A total of 95 per cent of students from the Singapore Institute of Technology (SIT) who graduated last year were able to find employment despite the pandemic.
These include those who were enrolled in the SGUnited Traineeships programme that provides recent graduates or those who will soon graduate with opportunities to gain industry-relevant work experience.
This is compared with about 95.9 per cent of graduates from the Singapore University of Technology and Design (SUTD) and about 93.6 per cent of those who graduated from four other local universities last year.
SIT graduates also commanded higher starting salaries than in the previous year, with those from the computer science programme earning a median gross monthly salary of $5,000, up from $4,200 in 2019.
Fresh graduates in full-time permanent employment had a mean gross monthly salary of $3,675 last year, up from $3,598 in 2019.
These results were released on Sept 15 as part of an annual employment survey of graduates around six months after they completed their final examinations.
A total of 1,882 of the university's cohort of 2,172 graduates from SIT and its nine overseas university partners participated in the university's seventh annual graduate employment survey.
Several SIT degree programmes such as marine engineering and game design, as well as the pioneer batch of graduates from three SIT-conferred degree programmes in allied health reported 100 per cent overall employment.
One of these graduates from an allied health programme is Mr Jasper Tan Yingjun, 32, who graduated with a Bachelor of Science in Occupational Therapy and is now working at the Institute of Mental Health (IMH).

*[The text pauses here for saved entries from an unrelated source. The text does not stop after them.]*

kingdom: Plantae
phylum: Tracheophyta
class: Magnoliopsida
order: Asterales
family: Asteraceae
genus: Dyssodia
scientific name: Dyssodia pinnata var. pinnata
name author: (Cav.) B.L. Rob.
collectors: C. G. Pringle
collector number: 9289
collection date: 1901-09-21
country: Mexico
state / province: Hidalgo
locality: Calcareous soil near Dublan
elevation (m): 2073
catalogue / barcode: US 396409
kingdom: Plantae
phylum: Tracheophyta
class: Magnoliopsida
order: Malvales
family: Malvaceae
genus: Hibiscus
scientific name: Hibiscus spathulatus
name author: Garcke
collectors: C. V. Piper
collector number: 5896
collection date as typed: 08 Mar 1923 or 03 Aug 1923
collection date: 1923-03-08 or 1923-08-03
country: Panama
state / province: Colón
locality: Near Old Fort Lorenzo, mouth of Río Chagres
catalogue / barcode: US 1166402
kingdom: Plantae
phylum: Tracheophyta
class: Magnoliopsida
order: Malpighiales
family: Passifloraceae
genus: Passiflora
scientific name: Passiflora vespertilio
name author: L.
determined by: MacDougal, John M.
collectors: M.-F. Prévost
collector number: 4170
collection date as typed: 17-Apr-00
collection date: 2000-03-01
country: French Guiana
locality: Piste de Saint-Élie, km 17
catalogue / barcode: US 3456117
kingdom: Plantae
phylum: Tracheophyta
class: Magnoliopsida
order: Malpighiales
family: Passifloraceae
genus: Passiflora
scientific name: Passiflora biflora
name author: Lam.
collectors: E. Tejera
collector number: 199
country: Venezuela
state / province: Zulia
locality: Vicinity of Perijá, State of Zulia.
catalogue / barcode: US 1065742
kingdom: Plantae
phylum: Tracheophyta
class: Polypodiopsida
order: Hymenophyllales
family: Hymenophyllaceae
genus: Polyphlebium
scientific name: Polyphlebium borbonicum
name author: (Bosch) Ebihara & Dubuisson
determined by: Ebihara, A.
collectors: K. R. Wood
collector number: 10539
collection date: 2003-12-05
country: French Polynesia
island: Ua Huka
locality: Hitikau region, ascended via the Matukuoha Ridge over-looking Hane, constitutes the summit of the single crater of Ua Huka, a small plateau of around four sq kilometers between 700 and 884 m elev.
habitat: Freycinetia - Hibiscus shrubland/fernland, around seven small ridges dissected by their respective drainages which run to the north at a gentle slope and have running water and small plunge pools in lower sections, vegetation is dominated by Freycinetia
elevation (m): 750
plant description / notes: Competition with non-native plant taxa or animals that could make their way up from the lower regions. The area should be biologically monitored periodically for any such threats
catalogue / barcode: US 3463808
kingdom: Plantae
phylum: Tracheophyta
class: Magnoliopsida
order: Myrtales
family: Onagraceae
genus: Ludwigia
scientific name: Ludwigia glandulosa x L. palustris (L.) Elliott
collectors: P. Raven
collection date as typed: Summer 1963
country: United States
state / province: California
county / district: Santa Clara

His interest in working with young mental health patients was sparked during a stint at IMH's child and adolescent inpatient ward under SIT's flagship Integrated Work Study Programme (IWSP).
More than 43.6 per cent of employed graduates, excluding allied health graduates, received job offers from their IWSP companies before graduation.
For Mr Bhati Yash, 26, who graduated with a Bachelor of Hospitality Business, finding a job was initially challenging because of the bleak outlook facing the hospitality industry.
So he switched to searching for jobs in IT project management.
Citing IT skills learnt during an eight-month IWSP at Marina Bay Sands integrated resort, Mr Yash, who is now a business analyst at technology company The Software Practice, said: "I sincerely credit the experiences in SIT that helped me to make the switch to IT project management."